WORK INSTRUCTION>
An exact reproduction of the listing is wanted, with the pictures dropped.

DATA EXCERPT>
====
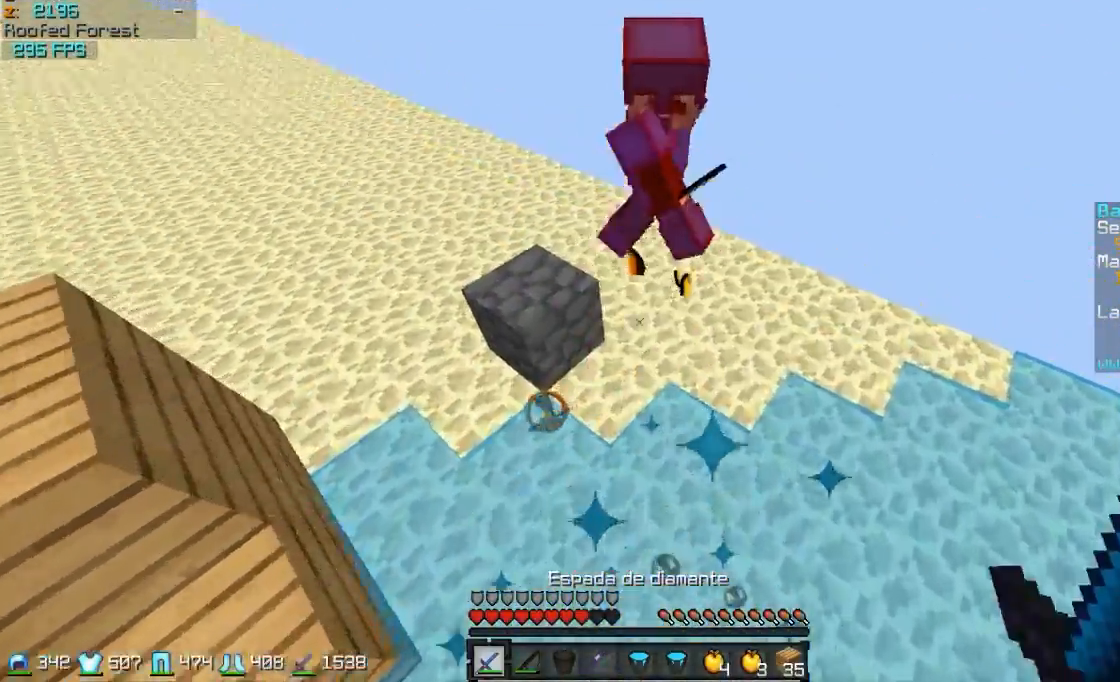
{"keys": ["a"], "mouse": [], "events": [[183, "mouse_left", "down"], [233, "mouse_left", "up"], [433, "mouse_right", "down"], [433, "w", "up"], [483, "mouse_right", "up"]]}
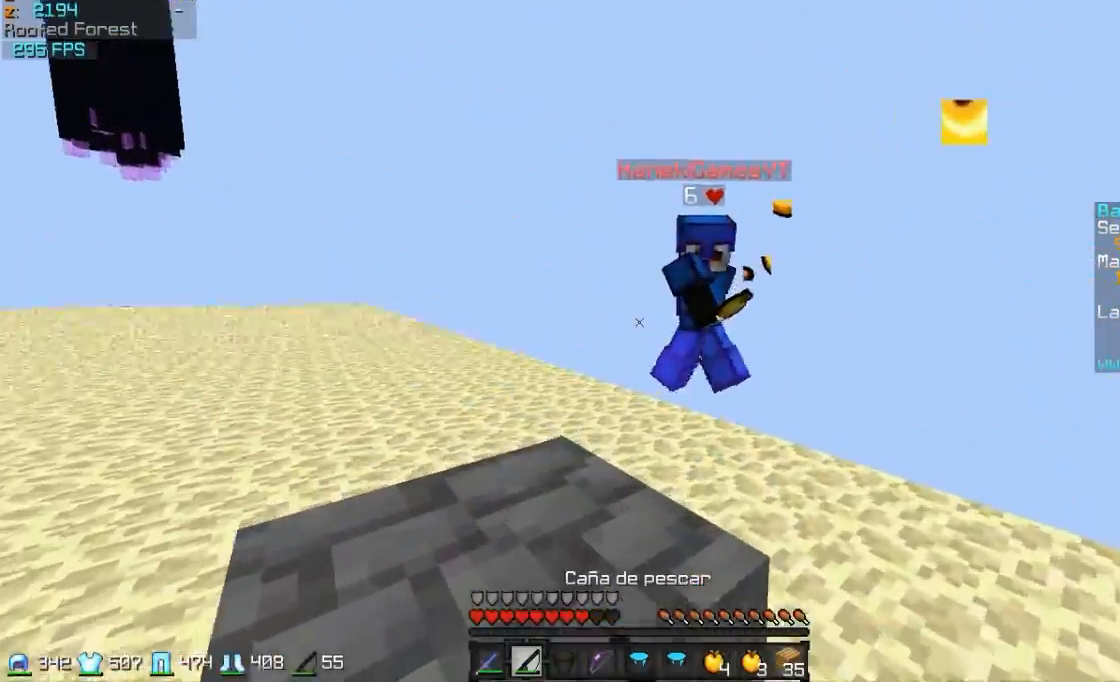
{"keys": ["a"], "mouse": [], "events": [[83, "s", "down"], [233, "mouse_right", "down"], [283, "mouse_right", "up"], [383, "mouse_right", "down"], [433, "mouse_right", "up"], [433, "s", "up"]]}
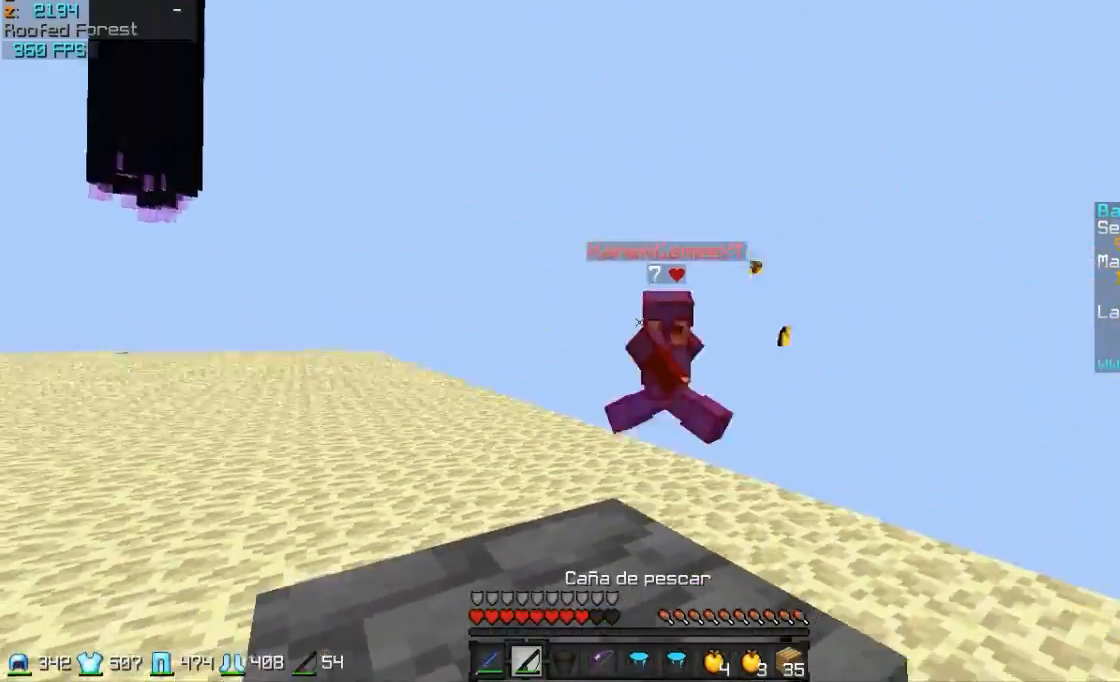
{"keys": ["w"], "mouse": [], "events": [[83, "mouse_right", "down"], [133, "mouse_right", "up"], [233, "mouse_right", "down"], [283, "mouse_right", "up"], [283, "w", "down"], [333, "a", "up"]]}
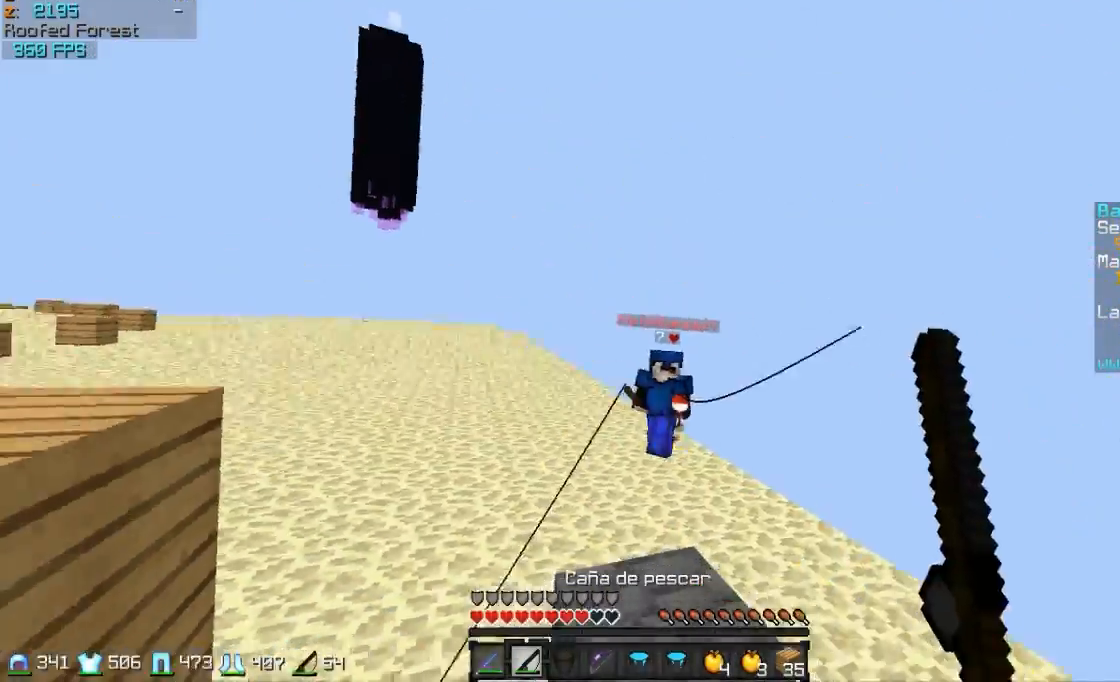
{"keys": ["d", "w"], "mouse": [], "events": [[33, "d", "down"], [83, "mouse_right", "down"], [133, "mouse_right", "up"], [233, "mouse_right", "down"], [333, "mouse_right", "up"]]}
====
RESPONSE TO THE EXERCISE>
{"keys": ["a"], "mouse": [], "events": [[183, "mouse_left", "down"], [233, "mouse_left", "up"], [433, "mouse_right", "down"], [433, "w", "up"], [483, "mouse_right", "up"]]}
{"keys": ["a"], "mouse": [], "events": [[83, "s", "down"], [233, "mouse_right", "down"], [283, "mouse_right", "up"], [383, "mouse_right", "down"], [433, "mouse_right", "up"], [433, "s", "up"]]}
{"keys": ["w"], "mouse": [], "events": [[83, "mouse_right", "down"], [133, "mouse_right", "up"], [233, "mouse_right", "down"], [283, "mouse_right", "up"], [283, "w", "down"], [333, "a", "up"]]}
{"keys": ["d", "w"], "mouse": [], "events": [[33, "d", "down"], [83, "mouse_right", "down"], [133, "mouse_right", "up"], [233, "mouse_right", "down"], [333, "mouse_right", "up"]]}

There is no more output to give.